Sobon closed his eyes at the light, but when he felt the tickle of aether across him, nothing hurt any worse--or any less, for that matter.
"You have the beginnings of a qi core," the old man said. "But it is in a strange form. Who is your master? I will call him."
Sobon hesitated. It was too soon to reveal his bluff, but having the old man attempt to contact a non-existent patron would only cause more trouble later. Sobon felt his cheeks twitch, and realized this body didn't have the self-control to lie convincingly. He kept his eyes closed, and whispered, "He will find me."
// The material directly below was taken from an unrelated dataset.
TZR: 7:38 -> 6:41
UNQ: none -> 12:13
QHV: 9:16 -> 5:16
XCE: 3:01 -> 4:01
The old man was quiet for a moment, then growled. "A hunter, then. Very well." With Sobon's eyes closed, he felt--again--a strange spectre like a grinning reaper hanging there in front of him, death incarnate judging him and his lies, but the feeling vanished a moment later.
Sobon opened his eyes once more, to find the old man had disappeared, and no glancing around would reveal to where or how he had gotten so soundlessly away. A part of him wanted to shiver, dwelling on the incident, but Sobon instead let himself sleep, forcing the thoughts away and letting the exhaustion take over.